*** Available data Section Begins ***

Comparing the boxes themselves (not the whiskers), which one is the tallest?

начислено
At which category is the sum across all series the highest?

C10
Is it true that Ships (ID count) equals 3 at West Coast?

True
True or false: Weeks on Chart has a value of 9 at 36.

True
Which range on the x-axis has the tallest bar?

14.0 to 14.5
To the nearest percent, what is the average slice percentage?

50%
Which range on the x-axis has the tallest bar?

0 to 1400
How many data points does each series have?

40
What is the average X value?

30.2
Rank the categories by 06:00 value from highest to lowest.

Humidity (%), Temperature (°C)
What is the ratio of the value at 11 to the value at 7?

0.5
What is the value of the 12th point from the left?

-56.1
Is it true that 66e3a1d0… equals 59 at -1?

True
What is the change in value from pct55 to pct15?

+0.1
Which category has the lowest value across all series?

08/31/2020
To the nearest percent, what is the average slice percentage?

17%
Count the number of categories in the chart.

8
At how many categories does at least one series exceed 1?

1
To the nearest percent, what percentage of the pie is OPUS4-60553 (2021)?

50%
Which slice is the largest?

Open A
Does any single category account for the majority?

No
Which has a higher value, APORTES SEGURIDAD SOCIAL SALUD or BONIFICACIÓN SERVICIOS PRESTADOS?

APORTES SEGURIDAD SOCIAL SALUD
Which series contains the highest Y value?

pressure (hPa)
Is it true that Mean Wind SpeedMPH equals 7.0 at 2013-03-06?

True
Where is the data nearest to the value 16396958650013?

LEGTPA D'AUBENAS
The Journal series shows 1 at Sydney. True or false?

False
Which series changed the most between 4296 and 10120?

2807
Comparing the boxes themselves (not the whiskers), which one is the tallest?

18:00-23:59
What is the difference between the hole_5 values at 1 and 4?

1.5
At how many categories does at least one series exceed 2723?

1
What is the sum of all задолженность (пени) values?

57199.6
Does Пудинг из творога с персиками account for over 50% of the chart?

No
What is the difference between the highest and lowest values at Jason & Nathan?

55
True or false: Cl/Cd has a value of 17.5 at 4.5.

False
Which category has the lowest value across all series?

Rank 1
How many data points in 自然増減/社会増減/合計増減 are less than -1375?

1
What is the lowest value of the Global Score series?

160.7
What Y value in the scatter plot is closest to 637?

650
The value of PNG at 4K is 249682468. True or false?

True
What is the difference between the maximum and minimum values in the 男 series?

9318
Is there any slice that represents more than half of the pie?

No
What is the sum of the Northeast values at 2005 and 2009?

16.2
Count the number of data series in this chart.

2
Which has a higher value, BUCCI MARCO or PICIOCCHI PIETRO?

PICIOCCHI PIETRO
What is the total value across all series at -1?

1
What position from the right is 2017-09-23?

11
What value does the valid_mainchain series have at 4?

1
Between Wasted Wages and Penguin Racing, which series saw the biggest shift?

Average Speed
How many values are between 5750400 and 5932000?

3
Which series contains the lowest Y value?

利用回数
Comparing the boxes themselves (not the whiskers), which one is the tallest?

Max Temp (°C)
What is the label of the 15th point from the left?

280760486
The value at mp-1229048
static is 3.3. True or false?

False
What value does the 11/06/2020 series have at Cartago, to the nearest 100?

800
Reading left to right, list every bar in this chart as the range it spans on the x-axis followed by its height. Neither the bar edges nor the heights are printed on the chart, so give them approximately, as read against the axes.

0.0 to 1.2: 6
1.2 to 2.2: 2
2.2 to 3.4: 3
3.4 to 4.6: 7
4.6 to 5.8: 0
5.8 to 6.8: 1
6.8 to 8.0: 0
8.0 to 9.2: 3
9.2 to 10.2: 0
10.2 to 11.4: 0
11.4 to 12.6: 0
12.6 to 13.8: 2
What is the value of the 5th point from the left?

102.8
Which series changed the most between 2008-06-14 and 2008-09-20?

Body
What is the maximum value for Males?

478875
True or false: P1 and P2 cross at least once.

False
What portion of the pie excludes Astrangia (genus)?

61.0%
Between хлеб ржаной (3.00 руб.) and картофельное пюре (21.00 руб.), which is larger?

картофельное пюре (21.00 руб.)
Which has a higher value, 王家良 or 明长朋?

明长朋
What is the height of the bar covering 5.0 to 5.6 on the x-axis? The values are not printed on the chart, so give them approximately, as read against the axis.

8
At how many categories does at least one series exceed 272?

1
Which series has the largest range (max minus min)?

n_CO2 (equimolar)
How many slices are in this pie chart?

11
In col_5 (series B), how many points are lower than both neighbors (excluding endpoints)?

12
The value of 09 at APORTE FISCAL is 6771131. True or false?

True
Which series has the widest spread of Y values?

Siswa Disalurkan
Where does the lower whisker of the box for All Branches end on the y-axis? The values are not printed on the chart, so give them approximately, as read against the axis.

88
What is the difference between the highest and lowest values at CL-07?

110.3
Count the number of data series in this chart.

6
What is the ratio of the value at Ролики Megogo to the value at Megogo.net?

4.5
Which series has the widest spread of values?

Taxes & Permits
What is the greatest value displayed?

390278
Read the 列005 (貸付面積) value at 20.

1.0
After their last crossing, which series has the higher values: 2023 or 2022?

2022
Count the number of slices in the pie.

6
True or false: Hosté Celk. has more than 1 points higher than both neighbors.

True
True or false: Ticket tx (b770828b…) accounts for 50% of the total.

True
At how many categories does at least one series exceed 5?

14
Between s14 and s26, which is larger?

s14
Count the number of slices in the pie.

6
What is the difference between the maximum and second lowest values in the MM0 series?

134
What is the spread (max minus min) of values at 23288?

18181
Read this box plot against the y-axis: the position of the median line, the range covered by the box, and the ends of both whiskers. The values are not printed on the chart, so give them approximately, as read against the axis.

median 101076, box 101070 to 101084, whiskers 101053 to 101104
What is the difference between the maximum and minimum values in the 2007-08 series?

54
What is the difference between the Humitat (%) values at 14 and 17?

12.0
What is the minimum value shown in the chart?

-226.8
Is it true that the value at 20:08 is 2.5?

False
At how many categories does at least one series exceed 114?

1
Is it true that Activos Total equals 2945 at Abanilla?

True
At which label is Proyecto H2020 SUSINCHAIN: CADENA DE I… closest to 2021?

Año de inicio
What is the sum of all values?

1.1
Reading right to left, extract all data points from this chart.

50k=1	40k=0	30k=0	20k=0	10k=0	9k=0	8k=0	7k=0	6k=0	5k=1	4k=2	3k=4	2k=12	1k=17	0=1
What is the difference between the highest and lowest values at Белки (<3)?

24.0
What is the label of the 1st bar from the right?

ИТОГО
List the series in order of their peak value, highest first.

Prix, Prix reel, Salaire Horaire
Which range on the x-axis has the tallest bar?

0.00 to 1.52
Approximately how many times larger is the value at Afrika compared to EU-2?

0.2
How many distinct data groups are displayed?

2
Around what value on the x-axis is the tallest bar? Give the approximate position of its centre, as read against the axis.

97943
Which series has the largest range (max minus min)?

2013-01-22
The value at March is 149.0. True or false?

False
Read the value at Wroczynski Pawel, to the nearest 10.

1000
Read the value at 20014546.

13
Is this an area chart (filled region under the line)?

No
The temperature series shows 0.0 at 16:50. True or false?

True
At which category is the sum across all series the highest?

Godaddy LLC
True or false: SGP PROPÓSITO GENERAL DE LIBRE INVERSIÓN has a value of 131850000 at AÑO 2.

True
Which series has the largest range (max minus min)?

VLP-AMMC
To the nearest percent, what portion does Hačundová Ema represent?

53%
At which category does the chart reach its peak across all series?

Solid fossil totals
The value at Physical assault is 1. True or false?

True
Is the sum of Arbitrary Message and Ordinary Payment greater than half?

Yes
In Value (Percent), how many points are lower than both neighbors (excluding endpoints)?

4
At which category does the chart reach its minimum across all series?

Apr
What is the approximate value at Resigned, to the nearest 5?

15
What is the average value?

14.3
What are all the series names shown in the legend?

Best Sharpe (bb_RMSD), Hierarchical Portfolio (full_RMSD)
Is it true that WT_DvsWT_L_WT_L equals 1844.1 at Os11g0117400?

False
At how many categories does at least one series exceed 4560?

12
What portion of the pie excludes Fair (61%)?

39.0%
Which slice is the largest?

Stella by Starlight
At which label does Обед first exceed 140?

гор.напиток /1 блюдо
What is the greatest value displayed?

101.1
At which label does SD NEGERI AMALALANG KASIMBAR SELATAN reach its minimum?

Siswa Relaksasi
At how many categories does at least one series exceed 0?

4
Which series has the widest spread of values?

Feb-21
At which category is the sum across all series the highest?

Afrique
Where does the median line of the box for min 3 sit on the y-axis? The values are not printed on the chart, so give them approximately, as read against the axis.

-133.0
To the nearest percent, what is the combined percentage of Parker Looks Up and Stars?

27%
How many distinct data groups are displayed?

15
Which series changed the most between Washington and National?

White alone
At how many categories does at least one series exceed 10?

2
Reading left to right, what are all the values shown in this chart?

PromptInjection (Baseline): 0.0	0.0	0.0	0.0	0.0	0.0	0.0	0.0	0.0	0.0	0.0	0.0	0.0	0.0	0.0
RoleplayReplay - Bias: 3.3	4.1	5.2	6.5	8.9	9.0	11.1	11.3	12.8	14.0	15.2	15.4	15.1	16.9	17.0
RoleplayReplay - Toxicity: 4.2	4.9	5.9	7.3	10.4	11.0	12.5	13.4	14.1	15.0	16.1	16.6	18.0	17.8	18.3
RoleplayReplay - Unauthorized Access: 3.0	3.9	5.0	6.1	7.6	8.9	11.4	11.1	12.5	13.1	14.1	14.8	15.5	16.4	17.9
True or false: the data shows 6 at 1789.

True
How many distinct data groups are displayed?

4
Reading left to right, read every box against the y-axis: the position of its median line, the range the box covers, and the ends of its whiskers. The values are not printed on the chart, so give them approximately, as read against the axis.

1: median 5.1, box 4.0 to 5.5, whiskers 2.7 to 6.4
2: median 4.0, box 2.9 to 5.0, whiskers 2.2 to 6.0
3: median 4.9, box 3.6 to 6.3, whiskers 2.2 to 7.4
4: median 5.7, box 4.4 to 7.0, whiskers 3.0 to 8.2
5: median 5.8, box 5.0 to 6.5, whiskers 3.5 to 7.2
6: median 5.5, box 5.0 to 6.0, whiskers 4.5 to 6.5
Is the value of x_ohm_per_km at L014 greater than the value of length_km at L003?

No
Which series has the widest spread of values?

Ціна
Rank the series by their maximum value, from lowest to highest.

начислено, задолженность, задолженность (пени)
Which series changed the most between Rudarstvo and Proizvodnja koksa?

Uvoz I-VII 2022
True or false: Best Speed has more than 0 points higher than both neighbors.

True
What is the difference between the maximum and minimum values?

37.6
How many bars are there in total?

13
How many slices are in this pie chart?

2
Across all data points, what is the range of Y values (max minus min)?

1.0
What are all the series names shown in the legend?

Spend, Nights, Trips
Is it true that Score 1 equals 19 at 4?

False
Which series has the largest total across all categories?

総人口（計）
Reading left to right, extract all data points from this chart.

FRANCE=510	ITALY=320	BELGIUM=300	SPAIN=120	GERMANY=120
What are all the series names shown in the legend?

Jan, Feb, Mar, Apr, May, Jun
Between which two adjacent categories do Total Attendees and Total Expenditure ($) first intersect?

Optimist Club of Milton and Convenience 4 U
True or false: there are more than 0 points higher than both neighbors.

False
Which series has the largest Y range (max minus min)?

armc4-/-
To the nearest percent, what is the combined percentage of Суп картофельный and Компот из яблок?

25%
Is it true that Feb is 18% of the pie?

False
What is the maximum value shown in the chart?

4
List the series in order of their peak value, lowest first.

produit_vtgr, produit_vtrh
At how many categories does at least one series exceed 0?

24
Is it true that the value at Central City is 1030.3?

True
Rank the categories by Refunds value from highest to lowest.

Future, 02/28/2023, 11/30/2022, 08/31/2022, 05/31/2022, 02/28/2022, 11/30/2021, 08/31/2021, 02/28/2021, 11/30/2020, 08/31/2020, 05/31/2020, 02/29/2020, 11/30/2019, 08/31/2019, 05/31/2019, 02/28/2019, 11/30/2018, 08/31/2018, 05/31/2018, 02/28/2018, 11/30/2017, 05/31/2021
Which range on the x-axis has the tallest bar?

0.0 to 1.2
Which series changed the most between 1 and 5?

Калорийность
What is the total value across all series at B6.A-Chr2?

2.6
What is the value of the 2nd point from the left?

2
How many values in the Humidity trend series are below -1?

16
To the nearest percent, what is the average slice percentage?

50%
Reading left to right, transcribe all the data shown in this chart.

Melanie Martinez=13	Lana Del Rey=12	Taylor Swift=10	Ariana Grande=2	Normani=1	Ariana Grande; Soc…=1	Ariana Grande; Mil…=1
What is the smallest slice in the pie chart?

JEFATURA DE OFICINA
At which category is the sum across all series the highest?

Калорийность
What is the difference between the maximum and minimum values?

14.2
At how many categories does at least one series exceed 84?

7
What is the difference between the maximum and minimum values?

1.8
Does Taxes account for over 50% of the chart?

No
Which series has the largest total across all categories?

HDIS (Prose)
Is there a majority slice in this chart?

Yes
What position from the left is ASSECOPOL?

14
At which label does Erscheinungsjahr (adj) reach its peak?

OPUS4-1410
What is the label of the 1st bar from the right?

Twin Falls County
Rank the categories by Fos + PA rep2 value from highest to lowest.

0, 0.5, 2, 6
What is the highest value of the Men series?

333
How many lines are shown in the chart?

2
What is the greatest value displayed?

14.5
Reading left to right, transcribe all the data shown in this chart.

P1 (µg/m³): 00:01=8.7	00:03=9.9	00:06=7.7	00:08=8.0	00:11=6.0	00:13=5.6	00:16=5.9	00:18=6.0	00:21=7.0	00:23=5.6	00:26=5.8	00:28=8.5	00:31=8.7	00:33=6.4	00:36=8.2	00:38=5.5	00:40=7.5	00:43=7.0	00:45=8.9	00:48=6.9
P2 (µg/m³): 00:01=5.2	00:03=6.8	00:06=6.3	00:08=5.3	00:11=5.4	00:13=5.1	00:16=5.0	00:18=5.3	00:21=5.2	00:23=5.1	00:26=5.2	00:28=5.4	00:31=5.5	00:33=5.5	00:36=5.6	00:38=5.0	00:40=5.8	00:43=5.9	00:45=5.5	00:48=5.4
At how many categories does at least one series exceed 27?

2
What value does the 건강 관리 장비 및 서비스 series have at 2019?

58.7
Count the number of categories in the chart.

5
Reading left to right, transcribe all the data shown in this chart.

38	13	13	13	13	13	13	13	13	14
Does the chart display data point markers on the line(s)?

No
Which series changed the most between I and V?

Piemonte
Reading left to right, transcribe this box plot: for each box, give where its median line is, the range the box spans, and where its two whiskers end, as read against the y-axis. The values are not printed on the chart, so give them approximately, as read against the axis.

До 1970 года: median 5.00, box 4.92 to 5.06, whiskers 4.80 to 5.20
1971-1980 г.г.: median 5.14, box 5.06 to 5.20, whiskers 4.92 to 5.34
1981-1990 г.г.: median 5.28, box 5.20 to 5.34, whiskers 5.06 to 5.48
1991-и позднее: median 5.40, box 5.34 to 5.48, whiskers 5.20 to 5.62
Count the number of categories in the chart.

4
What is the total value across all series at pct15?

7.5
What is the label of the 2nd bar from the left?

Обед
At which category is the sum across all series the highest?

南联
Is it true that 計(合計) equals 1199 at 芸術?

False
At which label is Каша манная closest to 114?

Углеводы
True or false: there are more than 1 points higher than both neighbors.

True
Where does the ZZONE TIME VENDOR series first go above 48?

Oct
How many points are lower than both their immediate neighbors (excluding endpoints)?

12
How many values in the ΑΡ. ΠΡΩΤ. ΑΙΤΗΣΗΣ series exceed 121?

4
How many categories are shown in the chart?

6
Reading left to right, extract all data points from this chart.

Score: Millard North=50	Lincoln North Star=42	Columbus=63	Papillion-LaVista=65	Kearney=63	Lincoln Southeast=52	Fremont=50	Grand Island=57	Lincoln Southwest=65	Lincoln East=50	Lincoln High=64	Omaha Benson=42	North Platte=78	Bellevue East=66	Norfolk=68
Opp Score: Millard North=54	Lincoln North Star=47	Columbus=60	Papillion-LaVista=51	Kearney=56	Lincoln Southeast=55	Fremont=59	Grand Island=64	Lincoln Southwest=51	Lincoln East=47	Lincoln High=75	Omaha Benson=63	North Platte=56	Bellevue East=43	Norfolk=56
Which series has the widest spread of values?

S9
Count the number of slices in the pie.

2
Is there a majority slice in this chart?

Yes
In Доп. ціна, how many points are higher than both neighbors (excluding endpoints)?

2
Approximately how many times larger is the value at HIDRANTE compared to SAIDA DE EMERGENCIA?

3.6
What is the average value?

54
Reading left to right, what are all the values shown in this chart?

*** Available data Section Ends ***

# About this exercise
Quote everything in the data above from the line containing "Godaddy LLC" down to the line containing "The value at Physical", both of those lines included.

# Exercise response
Godaddy LLC
True or false: SGP PROPÓSITO GENERAL DE LIBRE INVERSIÓN has a value of 131850000 at AÑO 2.

True
Which series has the largest range (max minus min)?

VLP-AMMC
To the nearest percent, what portion does Hačundová Ema represent?

53%
At which category does the chart reach its peak across all series?

Solid fossil totals
The value at Physical assault is 1. True or false?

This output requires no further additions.